Dom Alba disse que “o Estado também deve ser muito cuidadoso na forma como responde a essas situações. Não se pode dizer, como disse um ministro, que ‘há apenas quatro mortos’. Não. Um morto clama ao céu”.

O arcebispo se referiu assim às quatro pessoas que morreram durante os protestos e saques ocorridos na cidade andina de Huancayo nos últimos dias, onde os líderes dos caminhoneiros, que estão em greve em várias partes do país, rejeitaram a mediação do cardeal Pedro Barreto, arcebispo de Huancayo, e exigiram a presença do presidente Castillo.

Em relação aos mortos em Huancayo, o ministro da Defesa, José Gavidia, disse em 4 de abril que “há quatro mortos. Um morreu por não poder ser internado em um hospital, uma criança que caiu na ponte e dois por acidente de trânsito que foram atropelados pelos próprios veículos da greve. Não houve mais nada, são quatro”.

Devido aos protestos, as aulas presenciais foram suspensas nos dias 5 e 6 de abril, mas algumas escolas não funcionarão até o final da semana por causa do anúncio de novos protestos.
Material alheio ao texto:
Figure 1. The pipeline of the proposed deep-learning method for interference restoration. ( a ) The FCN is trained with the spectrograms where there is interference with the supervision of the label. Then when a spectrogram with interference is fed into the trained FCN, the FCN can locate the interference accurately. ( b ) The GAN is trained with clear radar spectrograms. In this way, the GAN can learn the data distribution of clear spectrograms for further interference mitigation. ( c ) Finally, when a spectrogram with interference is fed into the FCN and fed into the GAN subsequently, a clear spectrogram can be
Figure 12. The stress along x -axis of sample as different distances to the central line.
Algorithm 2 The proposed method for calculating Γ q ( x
Dom Alba lembrou então “as manifestações contra o presidente (Manuel) Merino” em 2020 e que levaram à sua renúncia, “quando houve duas mortes e houve um grande escândalo. Agora com quatro mortes a mídia não reage da mesma forma. A violência sempre gera violência”.

Mais em

Castillo deve renunciar?

Quando perguntado se considera que Pedro Castillo deveria renunciar à presidência, o arcebispo de Arequipa disse que “temos que ser realistas e não é fácil para uma pessoa, um cidadão que com muito esforço se torna presidente, se afastar. Entendo que não lhe brote do coração”.
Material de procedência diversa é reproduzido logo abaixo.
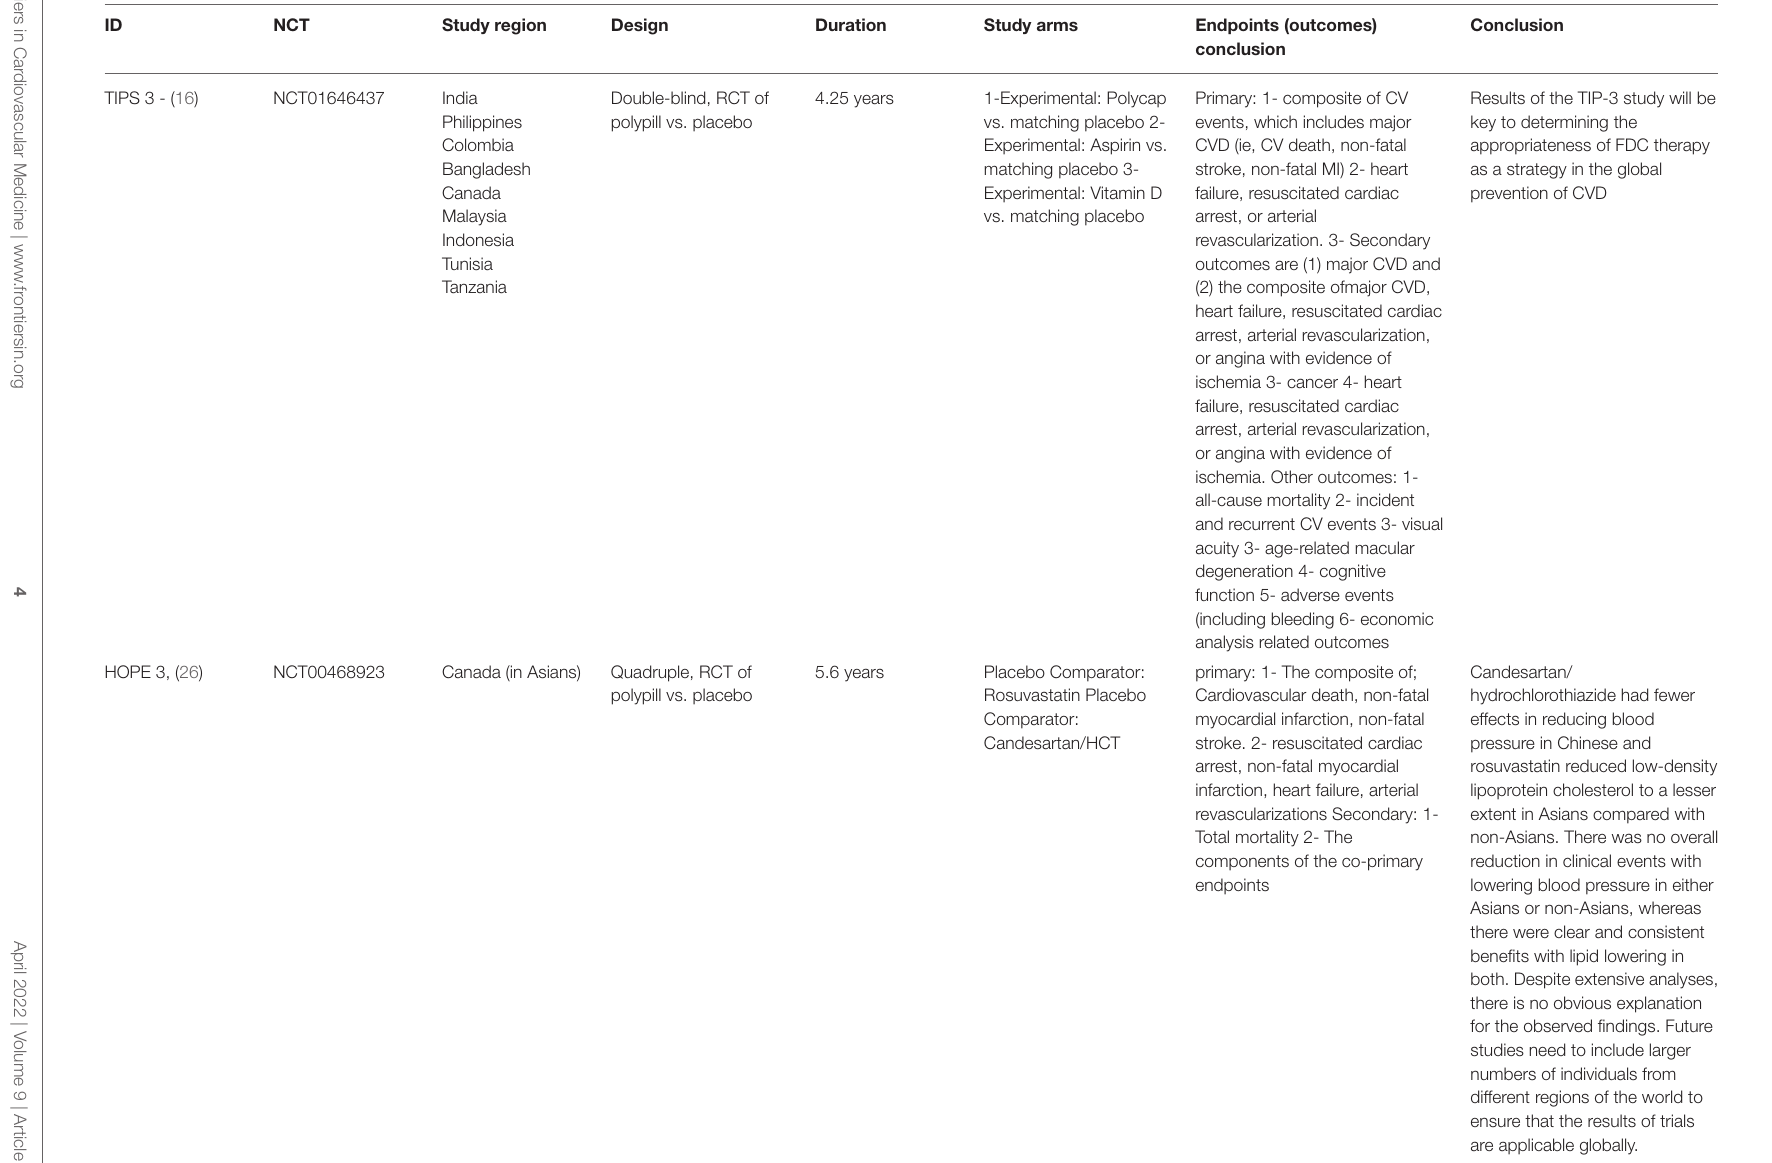
TABLE 1 | Summary of the included studies (13–21).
No entanto, sublinhou, “o que está ao seu alcance é convocar bons colaboradores, pessoas com experiência. Temos técnicos brilhantes, de nível internacional, pessoas que não respondem necessariamente a um jogo, que podem ser convocados”.
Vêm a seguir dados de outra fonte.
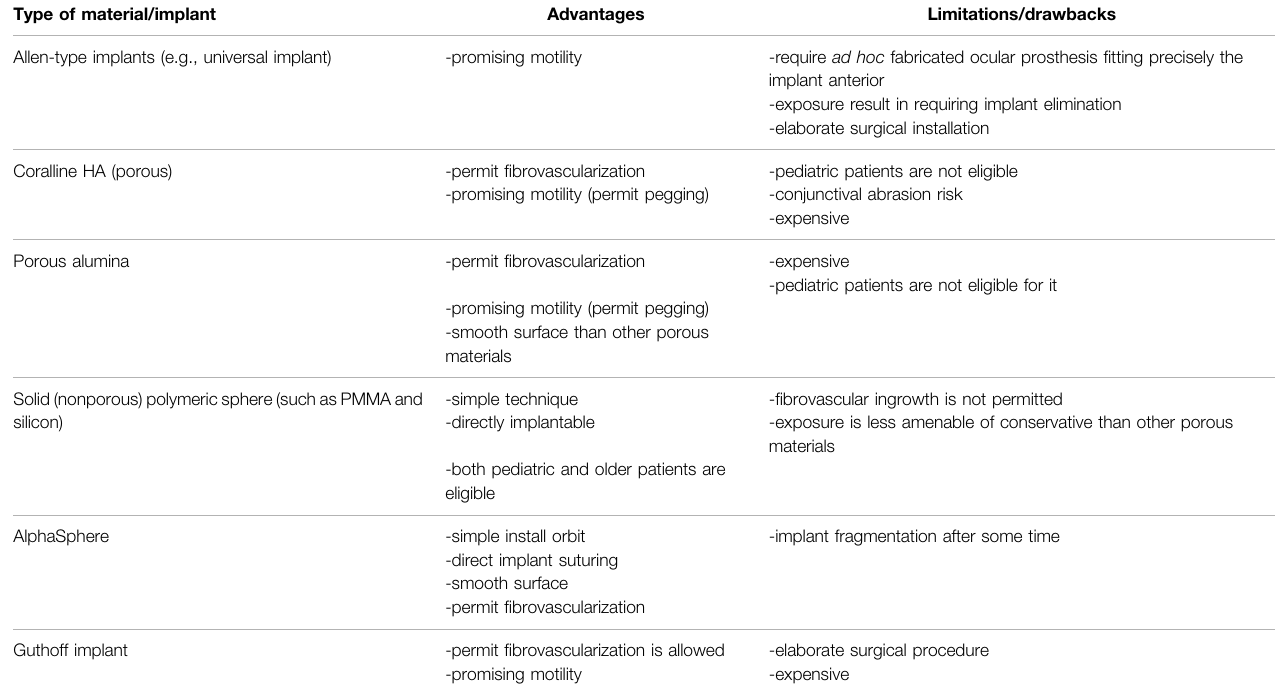
TABLE 1 | Various implants and materials with their advantages and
Alba lembrou que “como o próprio presidente declarou, é claro que ele não está preparado para ser presidente. Essa realidade toca nossos corações e é hora de colaborar com ele” com “muito bons profissionais que podem ser convocados”.

Convocar os melhores

Para isso, exortou o arcebispo, é preciso “deixar de lado as ideologias, o partidarismo e os interesses de pequenos grupos para convocar os melhores quadros como tem sido feito na seleção nacional: olha, já estamos com um pé na copa do mundo de futebol”.

Atualmente, lamentou, “é quase impossível encontrar um funcionário que não tenha algum tipo de antecedentes judiciais ou criminais, ou investigações ou violência familiar. Temos que começar pela qualidade ética e moral das pessoas”.

“Certamente houve uma mudança de funcionários, mas certamente a maioria não foi bem escolhida, porque se eles precisam ser retirados após uma semana é um sinal claro disso. Devemos deixar o partidarismo de lado e vestir a camisa do Peru”, destacou Alba.

O último dos muitos funcionários que deixaram o governo foi o ex-ministro da Saúde, Hernán Condori, a quem o Congresso censurou em 31 de março por sua incapacidade de ocupar o cargo.

Desde que assumiu o cargo em 7 de fevereiro, Condori foi duramente criticado por promover a "água da chuva", produto que não é considerado medicamento pelas autoridades de saúde, e por oferecer um método questionável de detecção precoce do câncer.

“Estamos retrocedendo muito e isso dói no coração, porque isso significa que existem milhares de famílias que não têm recursos para viver com dignidade. Há tantas escolas para refazer, reconstruir, hospitais. Isso clama ao Céu. Por que não trabalhamos juntos?”, questionou o arcebispo de Arequipa.

“Os bispos do Peru estão rezando muito para que essa situação seja superada”, disse

Para concluir, o arcebispo de Arequipa rezou para que "o Senhor derrube o muro em nossos corações e o Peru saia unido nesta Semana Santa".